Stoker is a twisted film which rewards filmgoers who seek to be challenged, but will frustrate audiences that expect a standard psychological thriller.
Grade: B+
What I really think:
I guess I am lucky when it comes to movie theater seating. The person who will express the loudest displeasure with the film, or the one who will feel the need to announce to everyone in the theater that they didn't "get it" will inevitably be sitting one row behind me. As the credits roll I wait silently for it. Stoker did not disrupt this odd streak of luck.
"That is not funny, no no," she said. "That was not the movie I was expecting!" I suspect the funny comment was aimed at me, because I did laugh at things that were likely inappropriate to laugh at. Arterial spray can be a damn funny thing if used in just the right way. Comedy is all about timing. Anyway, I can only guess what movie this woman thought she was going to see. Stoker wasn't the movie I expected to see either, but I assume my expectations were closer to reality.

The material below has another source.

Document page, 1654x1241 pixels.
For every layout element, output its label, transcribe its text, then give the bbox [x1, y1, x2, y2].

India (Mia Wasikowska) begins her discovery. |
Things get pretty twisted pretty quickly. India is a bit of an outsider, a teen-ager who can best be described as a mild Gothic Lolita. She's teased by the jerk boys, she doesn't seem to have any friends and she enjoys reading about funeral rituals around the world. Her headboard has dragons carved into it. Happily she doesn't have any Bauhaus posters in her room. This lady has originality. Her interest is so sincere that her slide toward everything Charlie has to offer becomes a rite of passage. She is not bent by the horrors in her house, she is liberated by them.

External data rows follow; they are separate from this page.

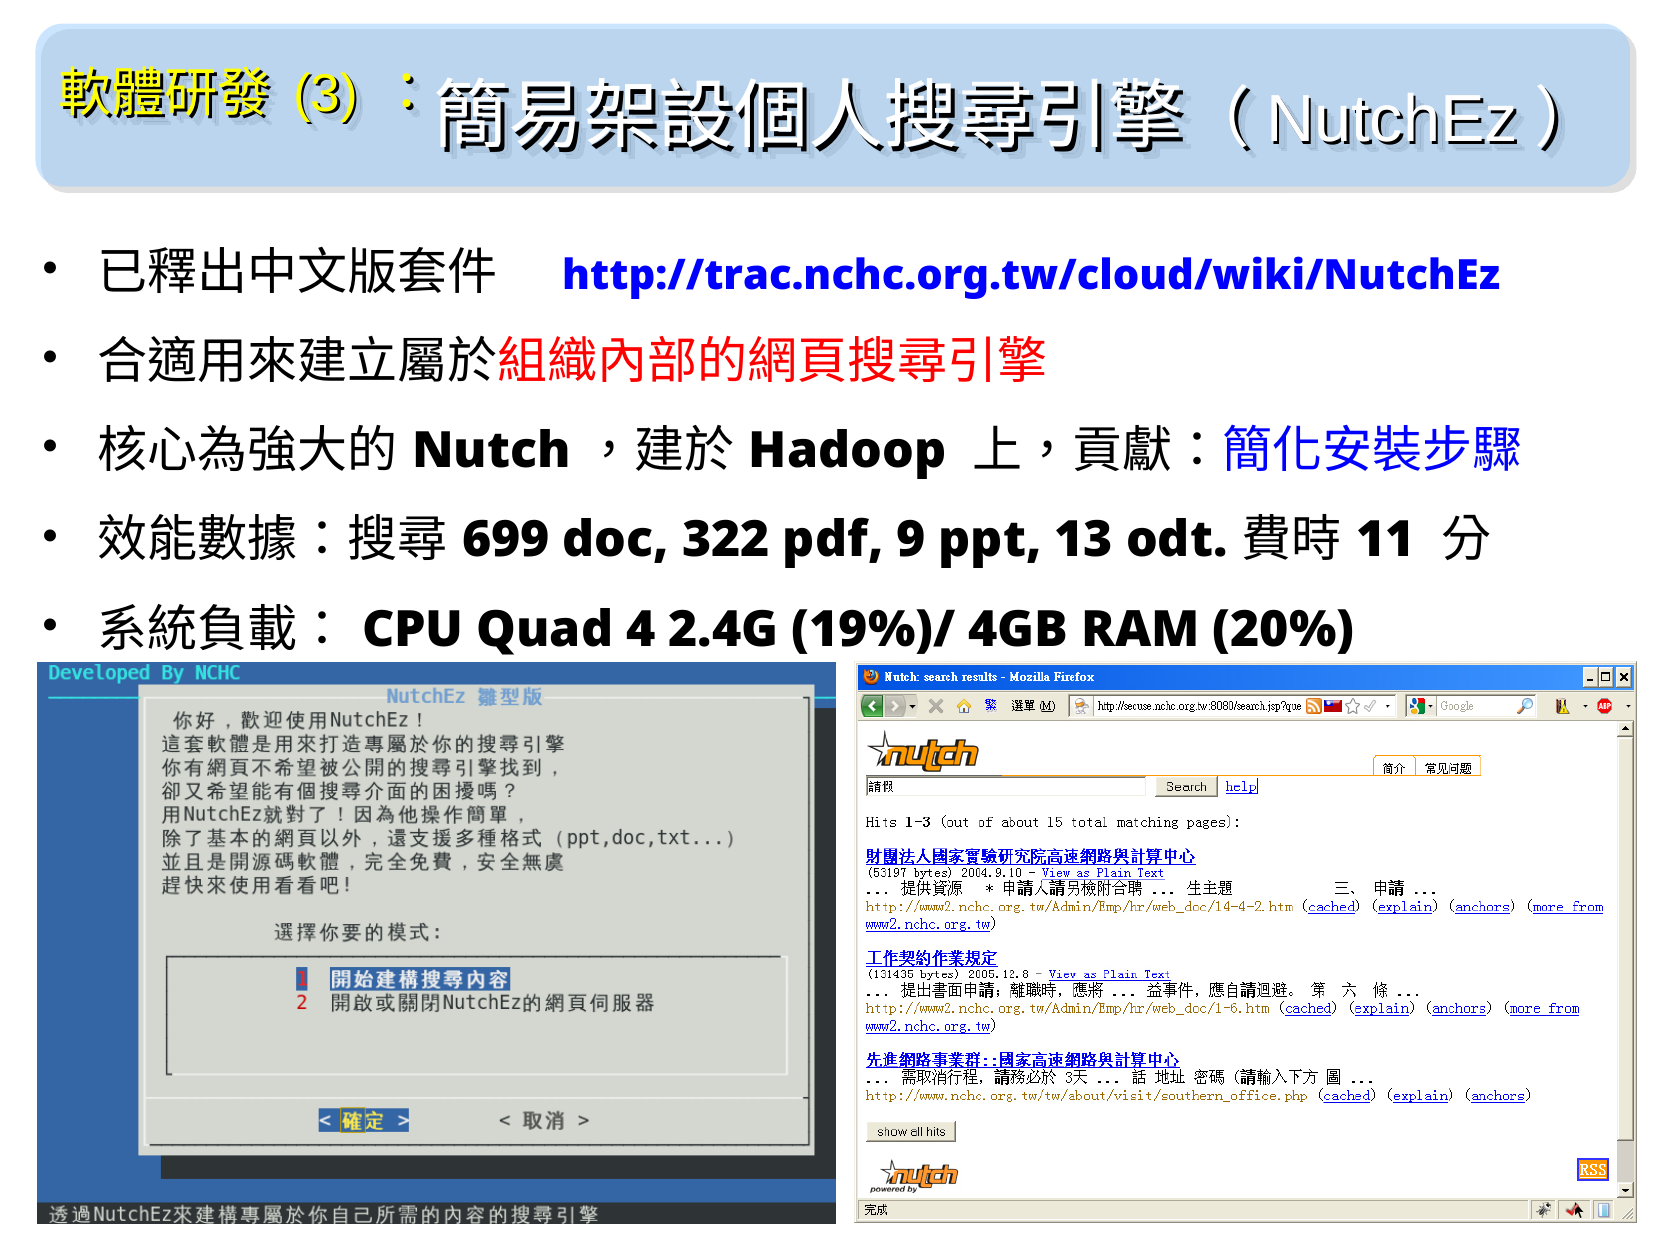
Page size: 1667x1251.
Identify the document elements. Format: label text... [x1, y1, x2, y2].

list 已釋出中文版套件 http://trac.nchc.org.tw/cloud/wiki/NutchEz 合適用來建立屬於組織內部的網頁搜尋引擎 核心為強大的Nutch，建於Hadoop 上，貢獻：簡化安裝步驟 效能數據：搜尋699 doc, 322 pdf, 9 ppt, 13 odt.費時11 分 系統負載：CPU Quad 4 2.4G (19%)/ 4GB RAM (20%) [41, 231, 1625, 631]
text_box 軟體研發(3)：簡易架設個人搜尋引擎（NutchEz） [35, 23, 1630, 187]
picture [37, 662, 836, 1224]
picture [854, 661, 1637, 1223]
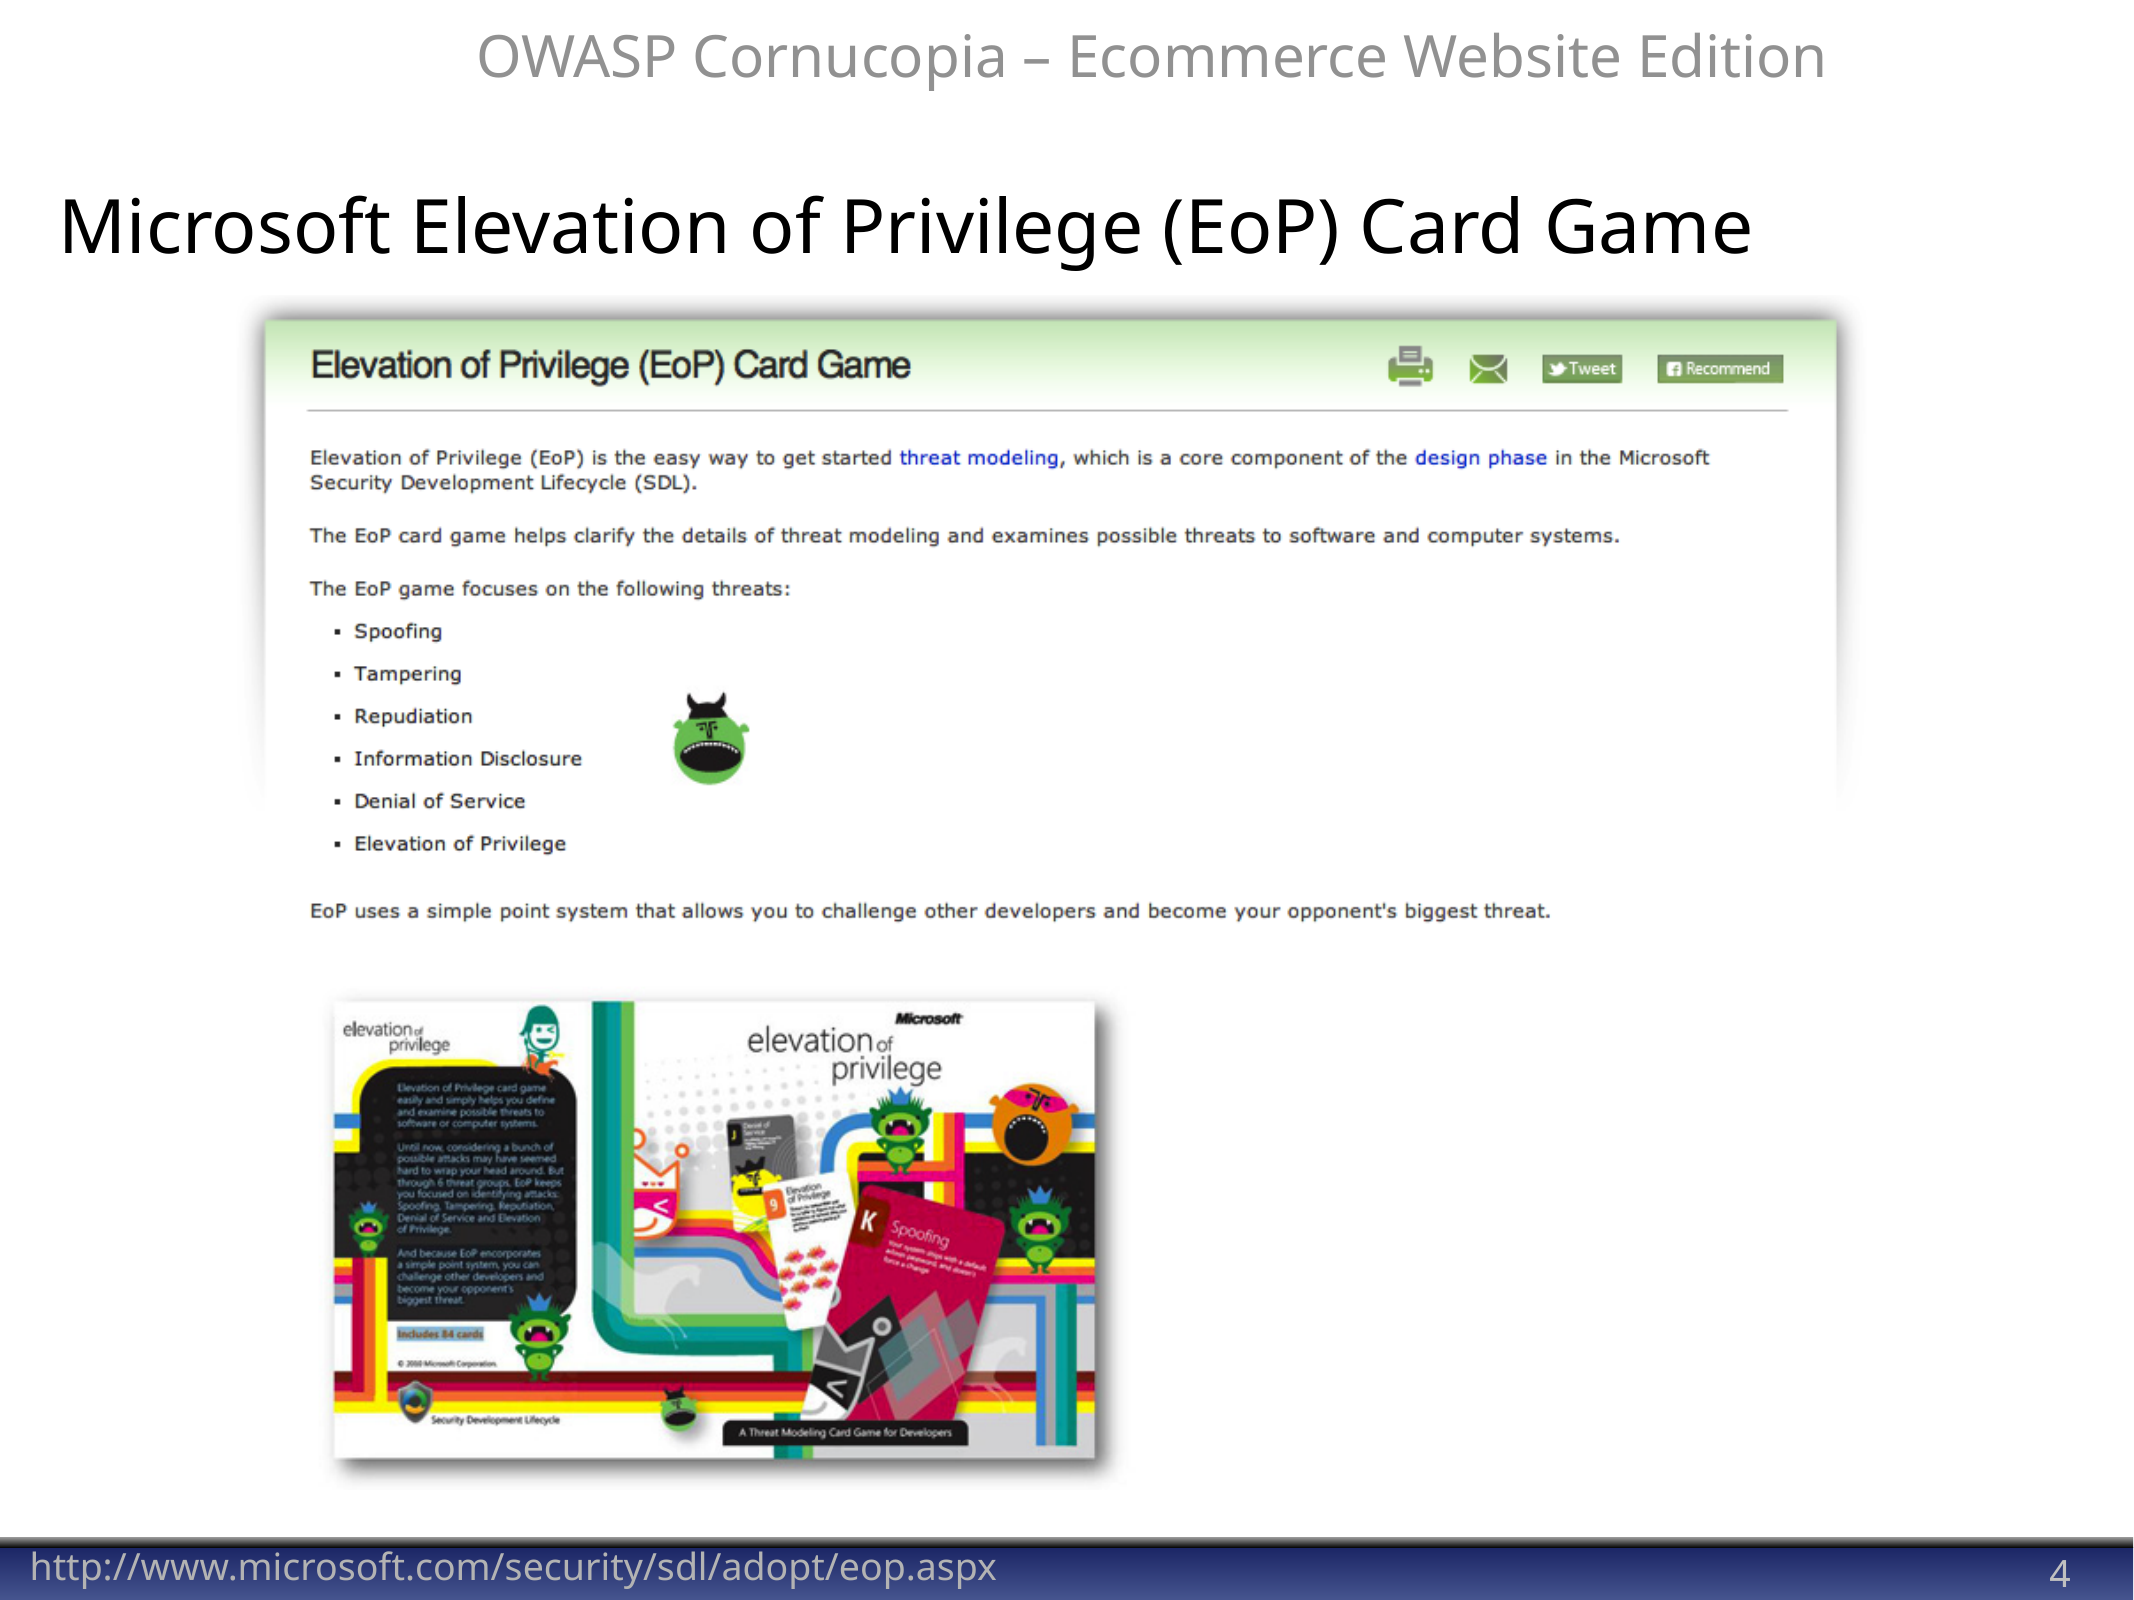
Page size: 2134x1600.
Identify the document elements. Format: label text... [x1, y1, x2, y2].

list http://www.microsoft.com/security/sdl/adopt/eop.aspx [29, 1540, 2038, 1600]
title Microsoft Elevation of Privilege (EoP) Card Game [58, 124, 2126, 325]
picture [236, 295, 1867, 1490]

Uncle Charlie (Matthew Goode) asks if India has seen The Piano. |
Evelyn Stoker is a negative space that breathes. She's defined by what she doesn't do. Her alcoholism is implied and it's clear that she was adrift long before Richard died. Her immediate attachment to Charlie distracts from his innate weirdness so much that you wonder who is more damaged. This is a character we've seen in many other films, and it is an easy role to blow way out of scale. Nicole Kidman manages it very well, making the cracks in Evelyn's personality more pronounced by the effort it takes to keep them sealed. Like India, we want her to make the right choice, but we know that this just isn't going to happen.

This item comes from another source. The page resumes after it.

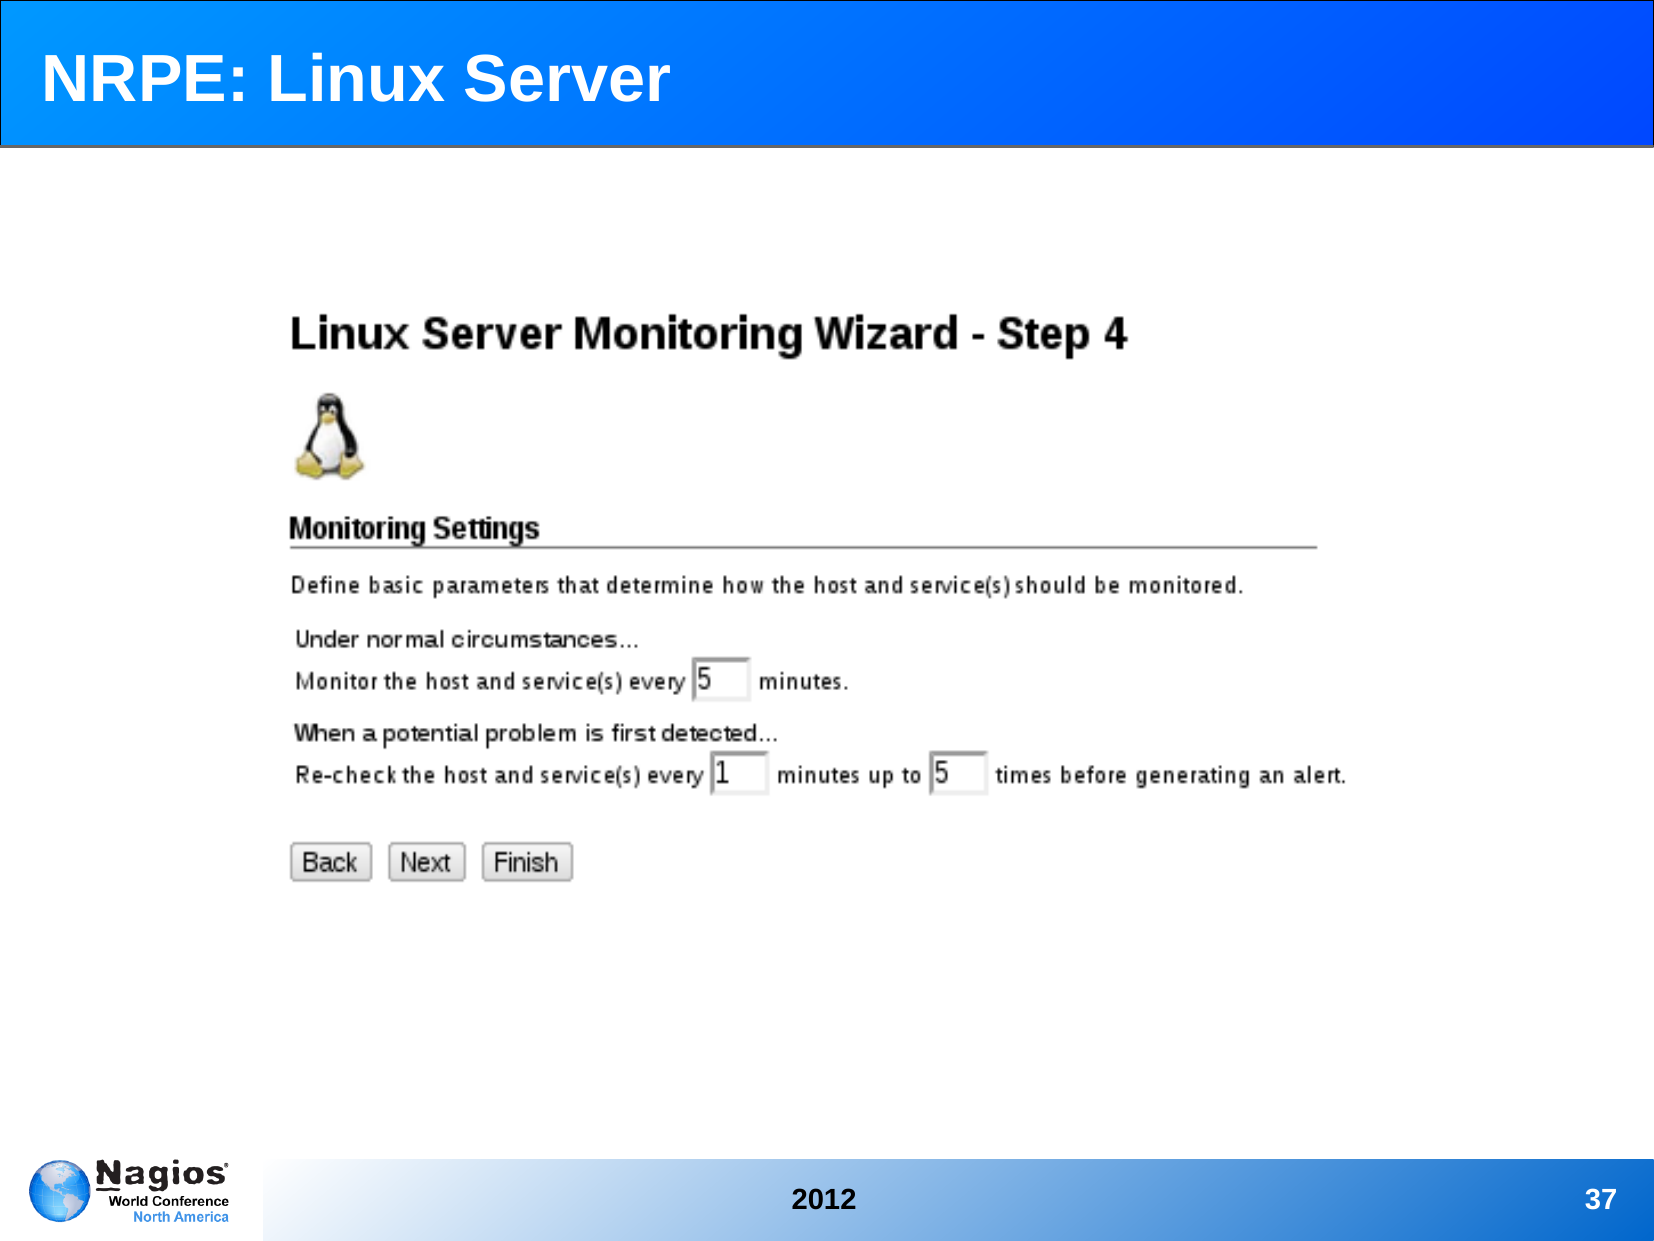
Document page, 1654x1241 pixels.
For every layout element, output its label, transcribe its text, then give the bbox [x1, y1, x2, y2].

title NRPE: Linux Server [41, 36, 1248, 120]
picture [268, 293, 1384, 907]
picture [29, 1159, 229, 1235]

Evelyn Stoker (Nicole Kidman) is maman fatale. |
Charlie likes fava beans, too. |
Chan-wook Park brought an elegance and art to the violence of his "Vengeance Trilogy". These films made it clear that he sees the thriller as more than genre, but as a potent blend of poetry and narrative. He's not the first, but directors with his kind of vision are nearly as isolated as his characters. This same elegance can be found in much of Stoker. While the canvas is much smaller than the relatively sprawling stories of his Korean films, he finds ways to illuminate the material. Unfortunately, sometimes this doesn't completely work and these flourishes feel forced and immature. The images come off as art school tricks which look like they were done for their own sake and not inherent to the world of the film. Many of these tricks use unconvincing CGI or compositing effects which don't really work on screen. One double exposure of India walking through the forest blends with her walking down the street near her home, and it made me wince. Was Mr. Park out of the loop when they added that one?
Dial C for Charlie? |
There's a lot of good sound work too; the tapping of India's pencil becomes a percussive theme throughout, the piano work of India and Evelyn that illustrates difference as much as shared talent, and the distinct, stomach turning crunch of a broken neck. Every aspect of this film is charged with tension. Every element pushes us into the tightening knots of the story. We are as much in Charlie's hands as India and Evelyn.
Stoker offers much to be excited about. The plot is rewarding and challenging to the end. Most audiences will not get the ending they hoped for, but rather the one that lingers as a possibility, a possibility that grows more real as the final moments arrive. Not everybody will go along for the ride, and the self-consciousness of the film will distance them further. Many will see this as an arty mess of a thriller, but this is not really a multiplex movie. This is an adventurous film that got made despite Hollywood, a twist of celluloid lucky enough to be embraced by Ridley and Tony Scott.
Though Stoker refers so much to past master works, it doesn't get there itself, and loses in the comparison. Hitchcock orchestrated films whose wound up endings were ineveitable and unified. These thrillers worked so well because of what wasn't or couldn't be said. That which was unseen was somehow known, as if there was a subliminal track of Hitchcock whispering dark secrets into your ear. Stoker does not have this focus, this unusual clarity. There are too many things happening which work well solo but clash in concert. I don't know why this happened, but I do know that Stoker could have been a better movie if the filmmakers recognized the movie they made and forgot the movie they anticipated.